Monday, April 29, 2013
The first thing I asked was “is she safe?” The elderly man on the phone called to tell me his wife fell and is now in the hospital. They took her to the community hospital (all names are being changed for obvious reasons) and I waited at the general hospital, he said in a shaky voice. No one told me where they were taking her. He was very distraught and now felt even more vulnerable.
A loving couple in their 80’s and never significantly separated; he is her caretaker and just recently realized he may not be able to care for her any longer. Her dementia, falls and incontinence are taking a toll on both of them. “How can I help” I asked.
He felt she was safe where she was but didn’t know what he needed. In his long career, he was an expert at his work. As a coach, he is an expert in that field, but when it comes to his need for healthcare services, he had no idea. I went to his home and together we found his insurance policy, contact information and names. I took their ID numbers, birth date, address and other information and started right away making the calls.

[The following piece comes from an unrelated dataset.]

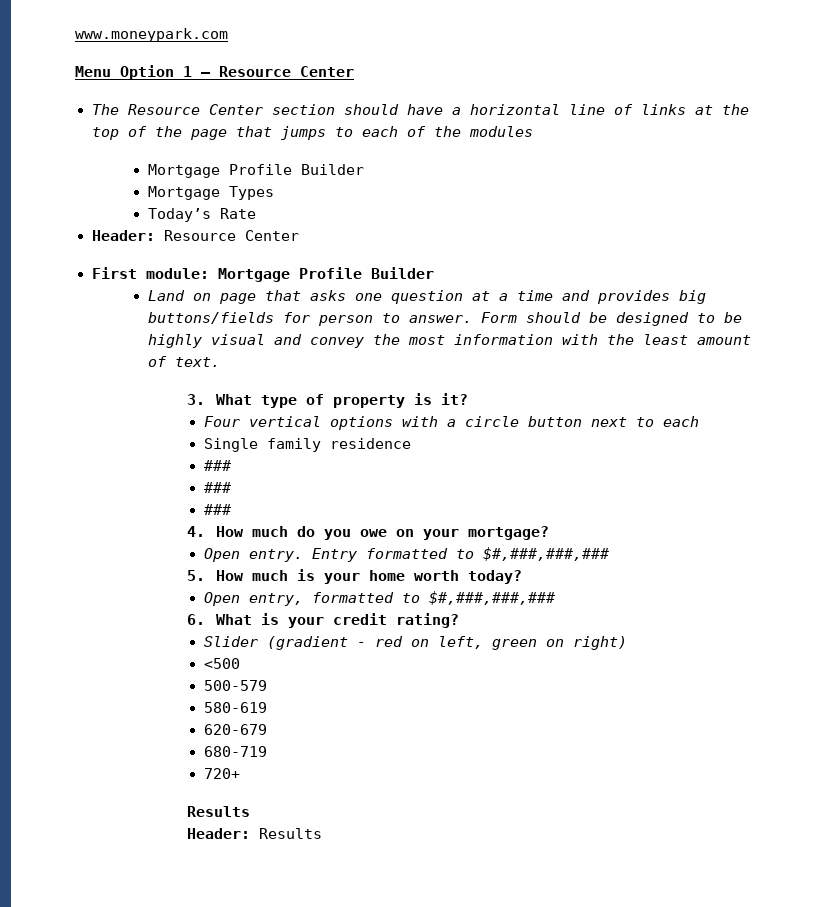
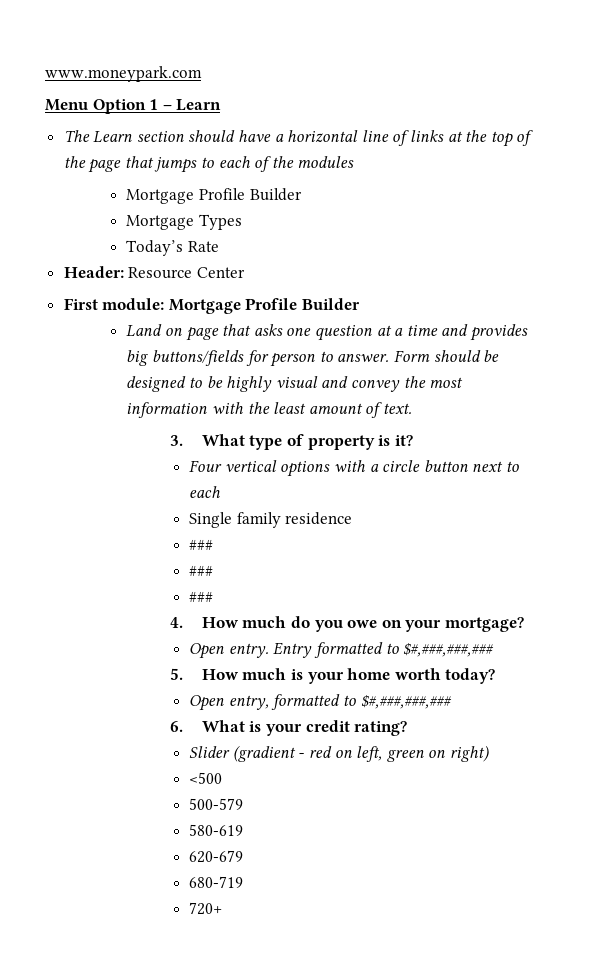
[219,66,354,77] Resource Center -> [176,99,222,111] Learn
[127,104,263,115] Resource Center -> [93,131,133,143] Learn
[187,806,251,817] [187,828,323,839] // Results // Header: Results -> (223, 908) none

As a care coordinator or patient advocate, there are many roles we can play. I couldn’t possibly tell him “This is what you need to do”. He wasn’t in a position to do anything but visit his wife and hold her hand. It took me a few hours but well worth the time starting a claim on their long term care insurance. When I asked him about his policy he said “I just pay it each year” and knew nothing else about it.
I have been told that I should charge for the services we offer at the nonprofit organization PULSE of NY that advocates for safe care. Helping to start a claim and having someone talk to the family about the available services, fixing the wife’s walker so when she gets home she is able to go to the bathroom with the help that is needed are all samples of patient’s safety. How does one put a price on the peace of mind we are able to give to one another just by helping where it is needed?
Any small community group can do this for each other. Care partners can all take a role whether its phone calls about insurance, equipment, medication or helping to manage doctor’s visits, one person can be the care coordinator and never has to leave their home. From their phone they can just log on who will be coming to check on the patient, what they are able to do and at what time.
If more communities had care coordinators and care partners watching out for each other, we could all rest assured that our loved ones are being cared for and helped by people they know. This won’t take the place of qualified nursing or medical care, but it is a way to make sure our loved ones are getting the best possible care.
Below is a sample care coordinators chart.
Start off by sending out an e-mail or make some phone calls that this person may (or will) be needing help. Offer some choices of what people might do or ask them what they are willing to do. Most people want to help but aren't sure how. Are they a leader and can organize people? Do they cook, are they able to deliver meals, visit? Are they more assertive that they can help plan their doctors visit, research medications or check on side effects? All that needs to happen is someone decide the first step and you can plan a care team!